Pollock worked at Mel-o-Dee Music Company and Rhythmodik Music Corporation, composing, arranging, and playing works for piano roll. She later performed duets with Vee Lawnhurst, as The Lady Bugs or The Lady Fingers, and played one piano roll duet with George Gershwin. In 1922 she sang and played piano in Bermuda, in a grand concert at the Colonial Opera House. She made many recordings between 1927 and 1934, most of them on the Edison label. She was a frequent pianist on radio programs, sometimes playing her own "compositions especially for radio", and sometimes playing other works or accompanying other performers.
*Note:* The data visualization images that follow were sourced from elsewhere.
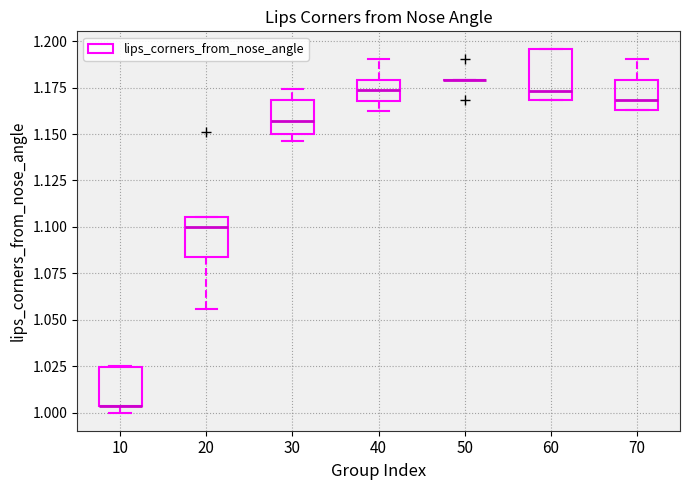

Reading left to right, read every box against the y-axis: the position of its median line, the range the box covers, and the ends of its whiskers. The values are not printed on the chart, so give them approximately, as read against the axis.

10: median 1.005 (drawn on the box's lower edge), box 1.005 to 1.025, whiskers 1.000 to 1.025
20: median 1.100, box 1.085 to 1.105, whiskers 1.055 to 1.105
30: median 1.155, box 1.150 to 1.170, whiskers 1.145 to 1.175
40: median 1.175, box 1.170 to 1.180, whiskers 1.160 to 1.190
50: box collapsed to a line at 1.180, whiskers 1.180 to 1.180
60: median 1.175, box 1.170 to 1.195, whiskers 1.170 to 1.195
70: median 1.170, box 1.165 to 1.180, whiskers 1.165 to 1.190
She became an ASCAP member in 1933. After her second marriage, she wrote music for children's shows using the pseudonym Molly Donaldson, based on fairy tales or historical figures' lives, but her family's move to California took her away from the hub of radio work.

== Personal life ==
Muriel Pollock married twice. Her first husband was Leon Leroy Groll; they married in 1925, and divorced by 1930. She became the stepmother of child actor Ted Donaldson when she married his widowed father, songwriter Will Donaldson, in 1933. Will Donaldson died in 1954; she died in 1971, aged 76 years, in Hollywood. She left support for a liberal arts scholarship at Los Angeles City College. Remastered recordings by Pollock are available in updated formats, including a 1998 CD, titled Keyboards of the Gershwin Era, Volume VI.